2. Indeed, I am aware that low frequency travels further and is harder to detect if present when recording is done, but thanks for pointing it out.

3. Indeed, I am using the 426E01 pre-amplifier. The pre-amplifier is directly attached (screwed-in) to the 377B02 microphone transducer.

4. I can sample at 102.4 kS/s (max of NI 9250) and then use a software digital low pass filter. I am going to measure the Power Spectrum Density of the filtered signal (0 to 200 Hz).

Thanks!

[BrianHG]

You forgot to send me the 10 second wav file for plot 'C'.  I can tell you at this point you do not have any contamination from electrical supply or poor grounding.


Here is a hint to your possible problem.  Plot the spectrum of a 'Pink Noise' source waveform, both in linear and logarithmic frequency plot.  You might see something similar.

Your audio tools should be able to provide you with reference White Noise, Pink Noise and Brown Noise.

[BrianHG]

1. There was no air circulation in the room. The mic was placed on a bed (mattress). There was no heavy machinery (diggers, etc.) working near the room. Vibration was taken into account: in the system deployment location the microphone is going to be supported through rubber dampers.

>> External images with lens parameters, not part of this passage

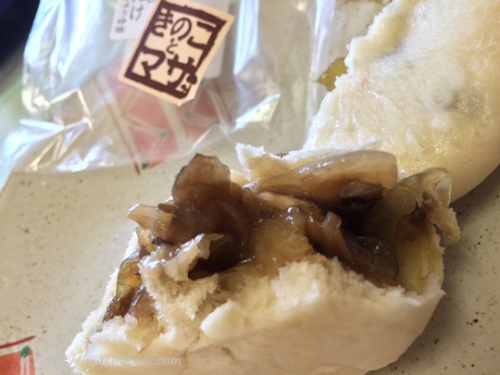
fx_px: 419
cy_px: 188
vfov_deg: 48.2
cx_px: 250
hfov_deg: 61.7
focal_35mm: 29
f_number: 2.2
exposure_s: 1/40
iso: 40
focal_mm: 4.15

After amplifying your sample & playing it on a really flat sound system down to 5hz, I'm getting some VLF which sounds like either highway traffic, or, basic wind against the windows.  We are talking things below 25hz, with the signal getting massive below 4hz.  Do you have a highway within 2 miles of your place?

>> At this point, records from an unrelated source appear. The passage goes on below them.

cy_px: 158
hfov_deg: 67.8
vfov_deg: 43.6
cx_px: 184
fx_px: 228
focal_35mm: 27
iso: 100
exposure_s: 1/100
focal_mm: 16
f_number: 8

The audio is mostly real, though, there is some general hiss mixed in.  Try doing your recording with the mic stuffed between a bunch of pillows.

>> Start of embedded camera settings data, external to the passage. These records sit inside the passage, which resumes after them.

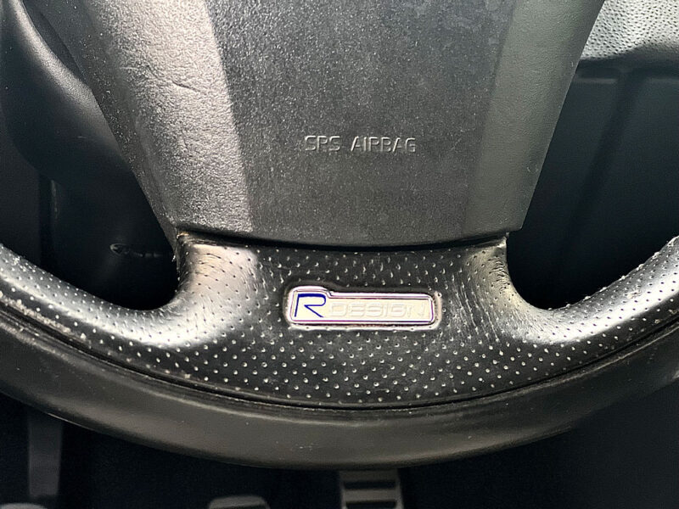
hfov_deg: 25.3
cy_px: 254
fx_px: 1510
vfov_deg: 19.1
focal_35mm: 77
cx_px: 340
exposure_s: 1/40
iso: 200
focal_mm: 9
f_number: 2.8
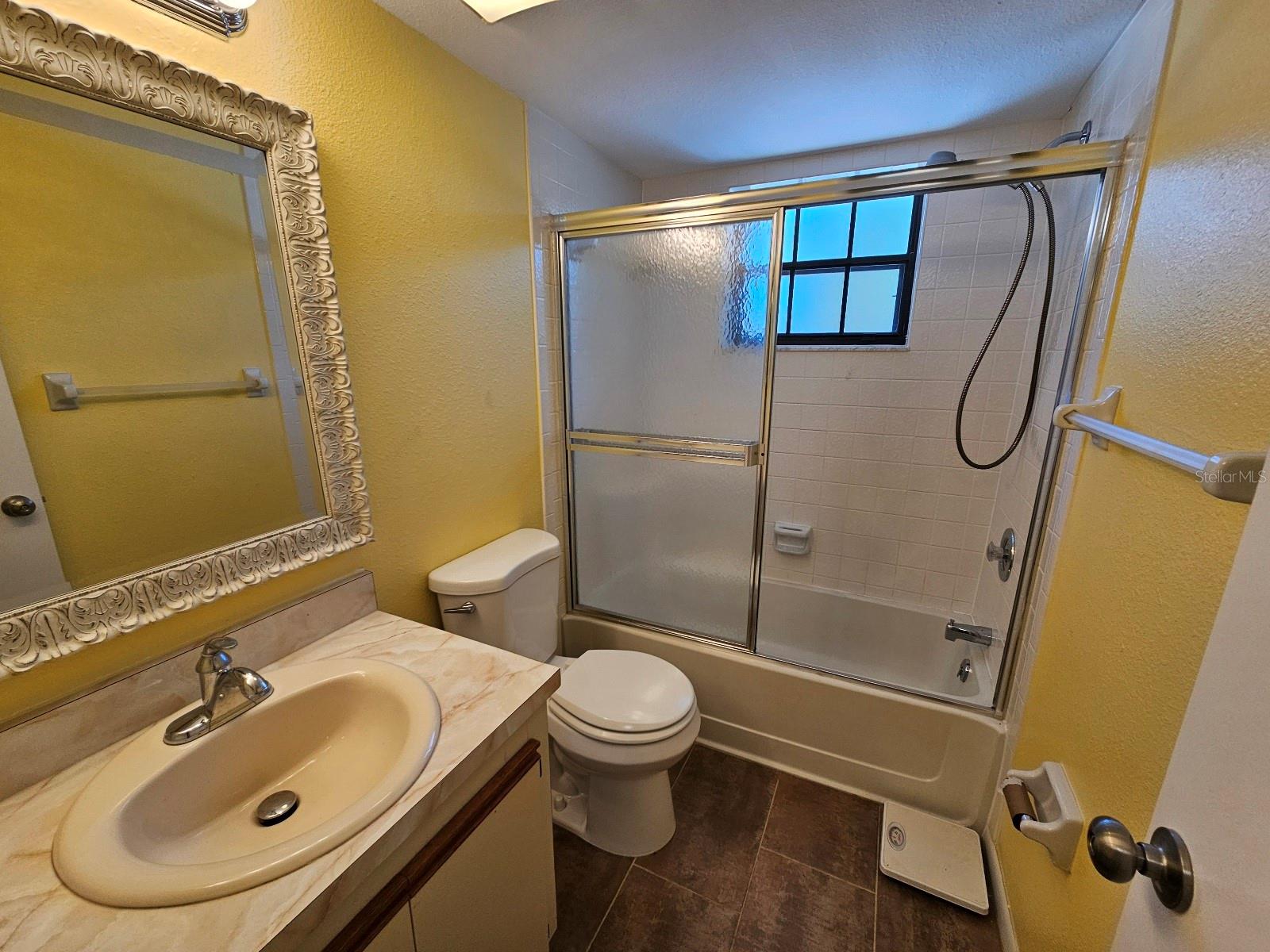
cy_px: 476
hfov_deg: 106.2
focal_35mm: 13
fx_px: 477
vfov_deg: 89.9
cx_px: 635
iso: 80
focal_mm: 2.2
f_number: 2.2
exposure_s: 1/120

Also, filtering the sound with a 20hz high-pass filter gets rid of most of your noise, but, I suspect you want the VLF due to the use of instrumentation ADC.

Also, sample 2b has a sound like you are typing on a laptop keyboard.
I've attached my FFT of sample 2a, I scanned the region where you weren't shifting your position in your chair...

[DaJMasta]

Those plots do show a clear picture, from just listening to the samples with the gain substantially boosted, the sort of noise (at least in the audio band) that is present does seem like recorded sound.  Some degree of white-noise like truly random sound, but then predominantly very low whirring and other noises - what I usually think of as normal ambient noise rather than just true random noise or hum of any sort.


I was testing out a DIY sound isolation chamber yesterday and observed very similar results using a commercial low noise recording mic (Rode NT1).  In a quiet room, with the air circulation off, the door closed, on a bed, in a box made of acoustic foam sandwiching a layer of neoprene, I see a very similar overall response.  It's also worth noting that in evaluating the performance of the chamber, it's clear that below about 200Hz, there is not much attenuation, though this is to be expect since the foam was "only" 4" wedges on one side and 2" pyramids on the other - not nearly thick enough to do a great job of attenuating low frequencies.  You will get a little damping and some noticeable decreases, but the low end noise you're observing is the reason why concert halls are frequently made with a floating slabs for the hall itself and why anechoic chambers have such thick absorption material, insulation, and isolation from outside noise sources.  If you have an entirely interior room, you may be able to reduce the wind and traffic noise that can get in somewhat, but the low frequency stuff will still predominate.  Sealing gaps above and below the door for the room being used or even covering the vents could help keep noise out.

From inside the chamber, I could still see a number of periodic signals - the one at 120Hz may have been from the mains since the cable runs went by a fair bit of mains wiring and were not especially well shielded, but most of the rest is external noise, you can see in the spectrogram cars and trucks driving in the neighborhood (and the Doppler effect of them passing) and the patch of higher noise in the middle is actually a plane high overhead, only barely audible from the neighboring room where I had the FFT running.